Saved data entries
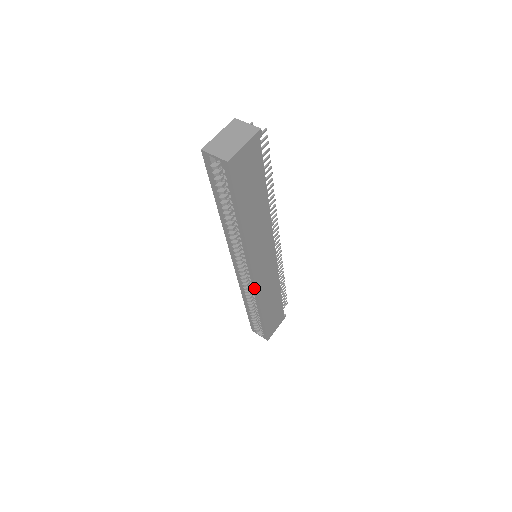
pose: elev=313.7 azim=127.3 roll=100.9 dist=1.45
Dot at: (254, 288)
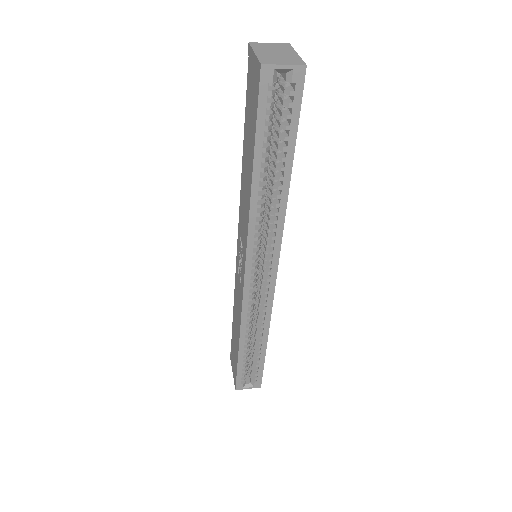
Dot at: (271, 296)
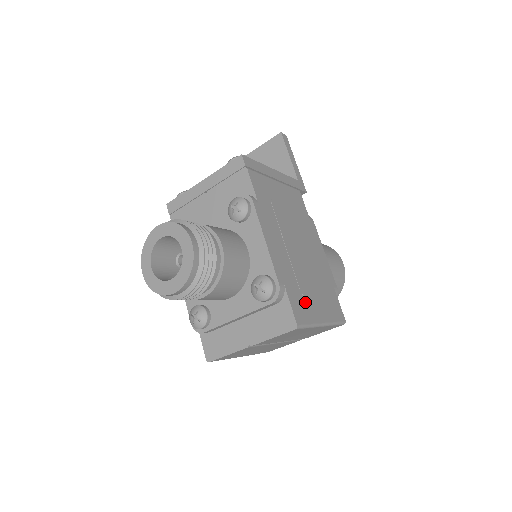
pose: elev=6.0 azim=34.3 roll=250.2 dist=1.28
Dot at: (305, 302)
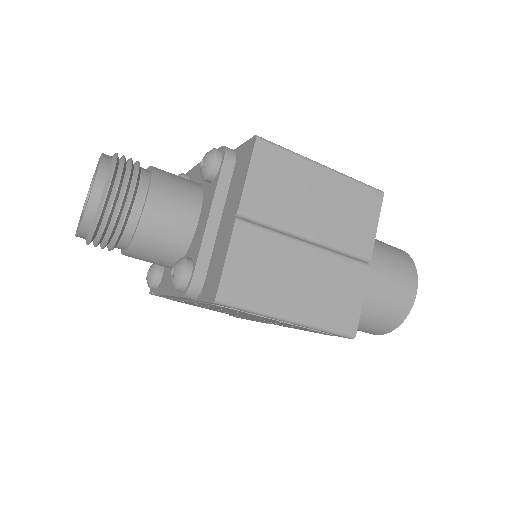
Dot at: occluded
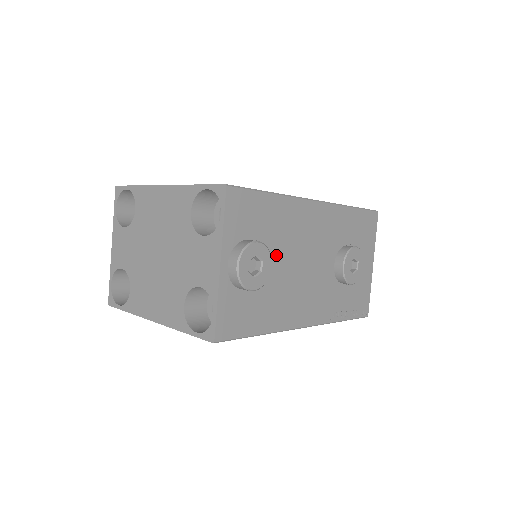
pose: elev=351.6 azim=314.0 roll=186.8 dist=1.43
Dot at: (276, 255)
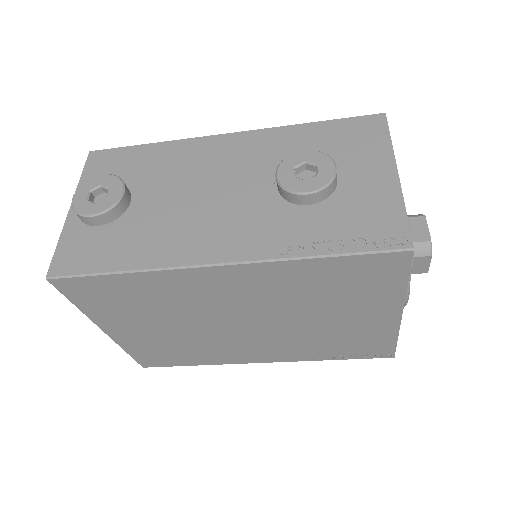
Dot at: (153, 191)
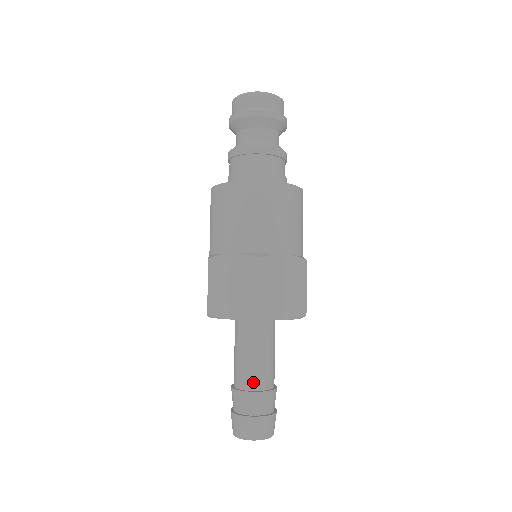
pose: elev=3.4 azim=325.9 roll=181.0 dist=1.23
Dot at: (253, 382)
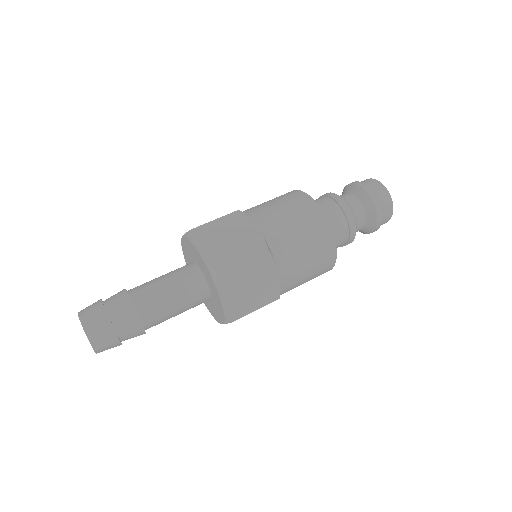
Dot at: (136, 288)
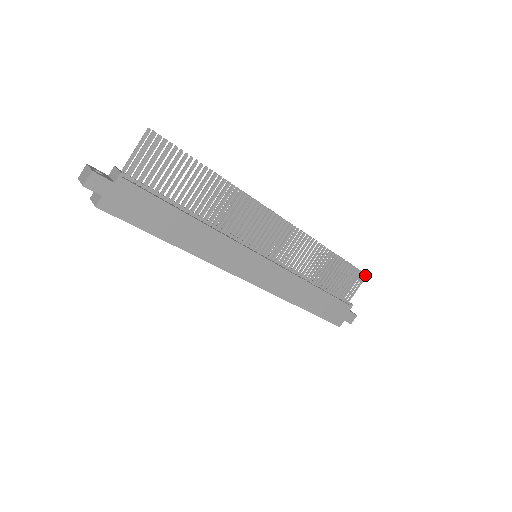
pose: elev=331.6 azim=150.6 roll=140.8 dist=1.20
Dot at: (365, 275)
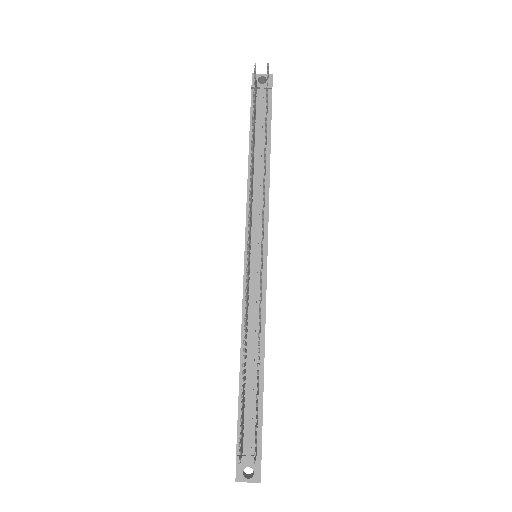
Dot at: (268, 67)
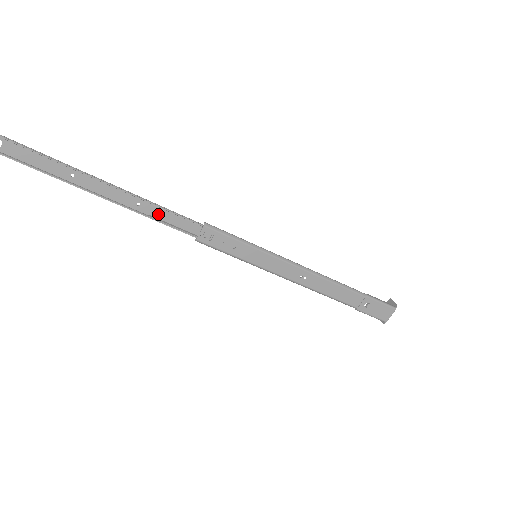
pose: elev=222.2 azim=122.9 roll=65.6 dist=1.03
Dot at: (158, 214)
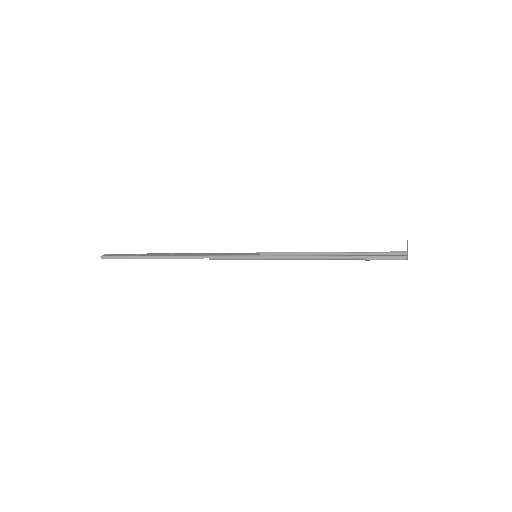
Dot at: (185, 255)
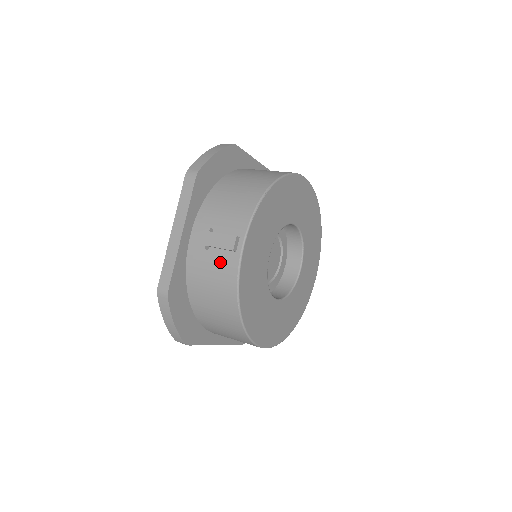
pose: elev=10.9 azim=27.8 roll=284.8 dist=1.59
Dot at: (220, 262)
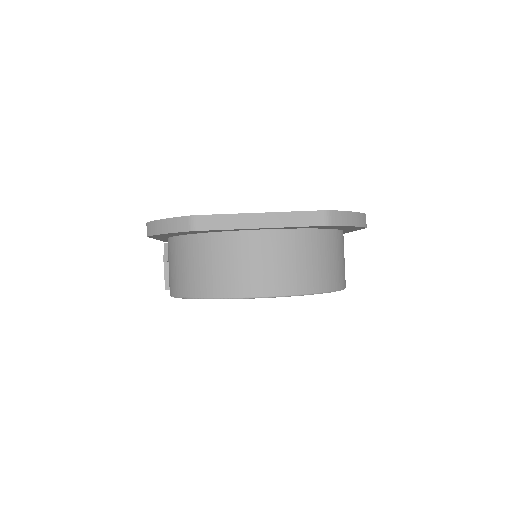
Dot at: occluded
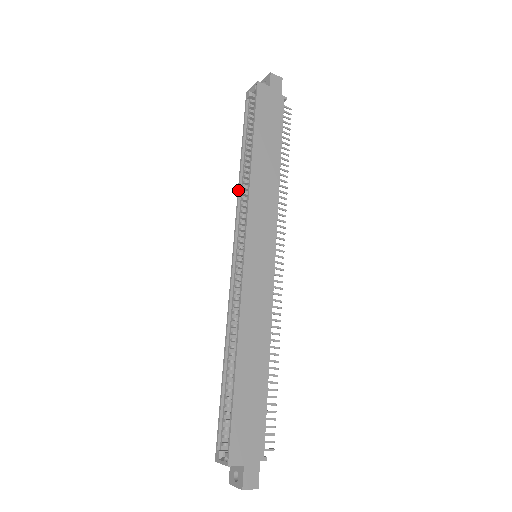
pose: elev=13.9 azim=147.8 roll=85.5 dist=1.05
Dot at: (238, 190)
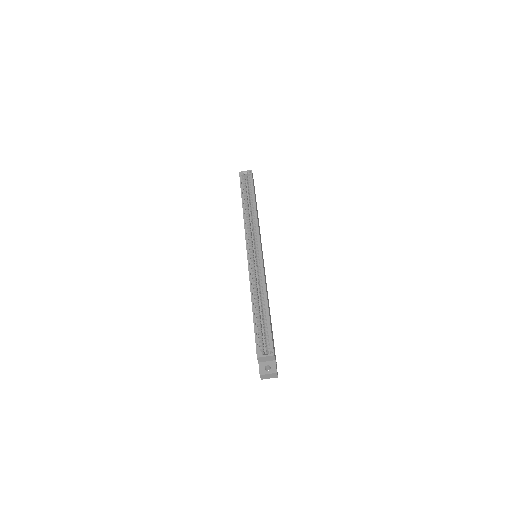
Dot at: (244, 218)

* What you have to do: Arrange the lines above as a numbered list, skipping any blank lines. Leave the pictures out of your answer.

* Reply to the exercise:
1. pose: elev=313.7 azim=127.3 roll=100.9 dist=1.45
2. Dot at: (254, 288)
3. Dot at: (271, 296)
4. pose: elev=6.0 azim=34.3 roll=250.2 dist=1.28
5. Dot at: (305, 302)
6. Dot at: occluded
7. pose: elev=351.6 azim=314.0 roll=186.8 dist=1.43
8. Dot at: (276, 255)
9. Dot at: (153, 191)
10. pose: elev=3.4 azim=325.9 roll=181.0 dist=1.23
11. Dot at: (253, 382)
12. Dot at: (136, 288)
13. pose: elev=331.6 azim=150.6 roll=140.8 dist=1.20
14. Dot at: (365, 275)
15. Dot at: (268, 67)
16. pose: elev=222.2 azim=122.9 roll=65.6 dist=1.03
17. Dot at: (158, 214)
18. Dot at: (185, 255)
19. pose: elev=10.9 azim=27.8 roll=284.8 dist=1.59
20. Dot at: (220, 262)
21. Dot at: occluded
22. pose: elev=13.9 azim=147.8 roll=85.5 dist=1.05
23. Dot at: (238, 190)
24. Dot at: (244, 218)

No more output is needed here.